If a variable line $$3x + 4y - \lambda = 0$$ is such that the two circles $$x^2 + y^2 - 2x - 2y + 1 = 0$$ and $$x^2 + y^2 - 18x - 2y + 78 = 0$$ are on its opposite sides, then the set of all values of $$\lambda$$ is the interval:

We have the family of straight lines given by $$3x+4y-\lambda=0.$$ To decide whether the two given circles lie on opposite sides of any one member of this family, we proceed in three clear stages: first locate the centres of the circles, next examine the sign of the linear expression at those centres, and finally make sure that the whole of each circle (and not merely its centre) remains on one side of the line.

The first circle is

$$x^{2}+y^{2}-2x-2y+1=0.$$

Writing it in the completed-square form,

$$x^{2}-2x+1+y^{2}-2y+1=1-1,$$ $$\bigl(x-1\bigr)^{2}+\bigl(y-1\bigr)^{2}=1.$$ So its centre is $$C_{1}(1,1)$$ and its radius is $$r_{1}=1.$$

The second circle is

$$x^{2}+y^{2}-18x-2y+78=0.$$

Again completing the squares,

$$x^{2}-18x+81+y^{2}-2y+1 = -78+81+1,$$ $$\bigl(x-9\bigr)^{2}+\bigl(y-1\bigr)^{2}=4.$$ Hence its centre is $$C_{2}(9,1)$$ and its radius is $$r_{2}=2.$$

For any point $$(x_{0},y_{0})$$ the signed value of the linear expression is simply $$S(x_{0},y_{0})=3x_{0}+4y_{0}-\lambda.$$

Evaluating this at the two centres gives

$$S_{1}=S(C_{1}) = 3\cdot1 + 4\cdot1 - \lambda = 7-\lambda,$$ $$S_{2}=S(C_{2}) = 3\cdot9 + 4\cdot1 - \lambda = 31-\lambda.$$

For the two centres to be on opposite sides of the line, these signed values must have opposite signs, i.e.

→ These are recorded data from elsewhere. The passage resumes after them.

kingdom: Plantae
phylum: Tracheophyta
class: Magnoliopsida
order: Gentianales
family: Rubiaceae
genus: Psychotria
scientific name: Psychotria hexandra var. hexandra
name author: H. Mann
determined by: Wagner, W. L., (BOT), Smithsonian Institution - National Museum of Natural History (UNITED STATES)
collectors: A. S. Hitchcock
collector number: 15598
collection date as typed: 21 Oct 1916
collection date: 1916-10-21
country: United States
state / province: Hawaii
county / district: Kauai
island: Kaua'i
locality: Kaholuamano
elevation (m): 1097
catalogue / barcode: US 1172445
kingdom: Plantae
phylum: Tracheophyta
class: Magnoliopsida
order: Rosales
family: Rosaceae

$$(7-\lambda)(31-\lambda)\lt 0.$$

The quadratic expression above changes sign exactly at its roots $$\lambda=7$$ and $$\lambda=31.$$ Since its leading coefficient is positive, the product is negative strictly between the roots. Therefore

$$7\lt \lambda\lt 31. \quad -(1)$$

However, the condition that the entire circle lies on one side of the line is a little stronger than the mere condition on its centre. The perpendicular distance of a point $$(x_{0},y_{0})$$ from the line $$3x+4y-\lambda=0$$ is, by the distance formula,

$$d=\frac{|3x_{0}+4y_{0}-\lambda|}{\sqrt{3^{2}+4^{2}}}= \frac{|3x_{0}+4y_{0}-\lambda|}{5}.$$

For the whole of each circle to be on one side, we must have

$$d\;\ge\;\text{radius}.$$

Applying this to the first circle:

$$\frac{|7-\lambda|}{5}\;\ge\;1 \quad\Longrightarrow\quad |7-\lambda|\;\ge\;5.$$

Since (1) already tells us $$\lambda\gt 7$$, the absolute value can be dropped in favour of the positive branch:

$$\lambda-7\;\ge\;5 \quad\Longrightarrow\quad \lambda\;\ge\;12. \quad -(2)$$

Now apply the distance condition to the second circle:

$$\frac{|31-\lambda|}{5}\;\ge\;2 \quad\Longrightarrow\quad |31-\lambda|\;\ge\;10.$$

Because (1) also gives $$\lambda\lt 31$$, the absolute value resolves to the positive quantity $$(31-\lambda)$$, giving

$$31-\lambda\;\ge\;10 \quad\Longrightarrow\quad \lambda\;\le\;21. \quad -(3)$$

Combining the three requirements (1), (2) and (3) we obtain

$$12\;\le\;\lambda\;\le\;21.$$

Thus the permissible set of $$\lambda$$ values is the closed interval $$[12,\,21].$$

Hence, the correct answer is Option C.